During the ghetto liquidation, there were a number of Jewish escapes, as well as rescue attempts by local Polish gentiles. Several Jews who escaped the ghetto were sheltered by Stefan Sawa in the village Zagórze near Daleszyce. Polish Home Army soldiers of the "Wybraniecki" unit, commanded by Marian Sołtysiak ("Barabasz"), murdered the hiding Jews and Sawa. Six Jewish victims are known by name, but more than ten were probably murdered. Sawa was posthumously awarded a Righteous Among the Nations medal. Other righteous who helped Kielce Ghetto's Jews include Bolesław Idzikowski, and the Śliwiński family.
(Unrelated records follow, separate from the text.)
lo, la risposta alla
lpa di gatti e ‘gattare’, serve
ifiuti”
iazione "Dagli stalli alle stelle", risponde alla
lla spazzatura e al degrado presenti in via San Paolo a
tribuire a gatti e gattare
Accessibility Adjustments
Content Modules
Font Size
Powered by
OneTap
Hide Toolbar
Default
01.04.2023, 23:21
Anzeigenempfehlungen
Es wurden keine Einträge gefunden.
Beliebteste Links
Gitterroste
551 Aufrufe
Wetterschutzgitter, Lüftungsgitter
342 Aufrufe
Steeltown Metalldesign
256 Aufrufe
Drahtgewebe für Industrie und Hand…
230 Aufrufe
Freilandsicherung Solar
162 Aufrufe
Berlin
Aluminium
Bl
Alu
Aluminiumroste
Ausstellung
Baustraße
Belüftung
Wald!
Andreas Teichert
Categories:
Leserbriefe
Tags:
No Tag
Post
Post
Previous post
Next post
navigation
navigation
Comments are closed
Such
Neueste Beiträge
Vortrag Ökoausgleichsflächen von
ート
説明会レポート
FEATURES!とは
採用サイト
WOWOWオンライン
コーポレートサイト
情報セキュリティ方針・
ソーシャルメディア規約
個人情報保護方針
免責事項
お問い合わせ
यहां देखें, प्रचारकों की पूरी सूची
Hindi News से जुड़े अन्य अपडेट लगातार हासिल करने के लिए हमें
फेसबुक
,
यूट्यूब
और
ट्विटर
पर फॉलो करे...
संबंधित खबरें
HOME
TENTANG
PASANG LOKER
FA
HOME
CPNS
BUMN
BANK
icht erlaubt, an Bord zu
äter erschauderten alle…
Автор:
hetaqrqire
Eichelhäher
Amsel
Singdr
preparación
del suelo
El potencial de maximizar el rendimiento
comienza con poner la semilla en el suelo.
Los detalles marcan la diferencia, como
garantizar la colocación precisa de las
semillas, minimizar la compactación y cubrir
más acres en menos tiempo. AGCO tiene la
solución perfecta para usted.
Yad Vashem Righteous database lists several dozens of Righteous involved with the rescues in the Kielce region.

== Post war ==
Kielce was the site of the Kielce pogrom of 4 July 1946 in which 37 (40) Polish Jews (17–21 of whom remain unidentified) and 2 ethnic Poles were murdered, including 11 fatally shot with military assault rifles and 11 more stabbed with bayonets, indicating direct involvement of the Stalinist troops (according to the official findings of the Institute of National Remembrance).

In 2007 a monument commemorating the liquidation of the ghetto and the destruction of the city's Jewish community was unveiled in Kielce. A menorah-shaped monument, half-sunk in the ground, was designed by artist Marek Cecula who is also a Kielce-born Holocaust survivor.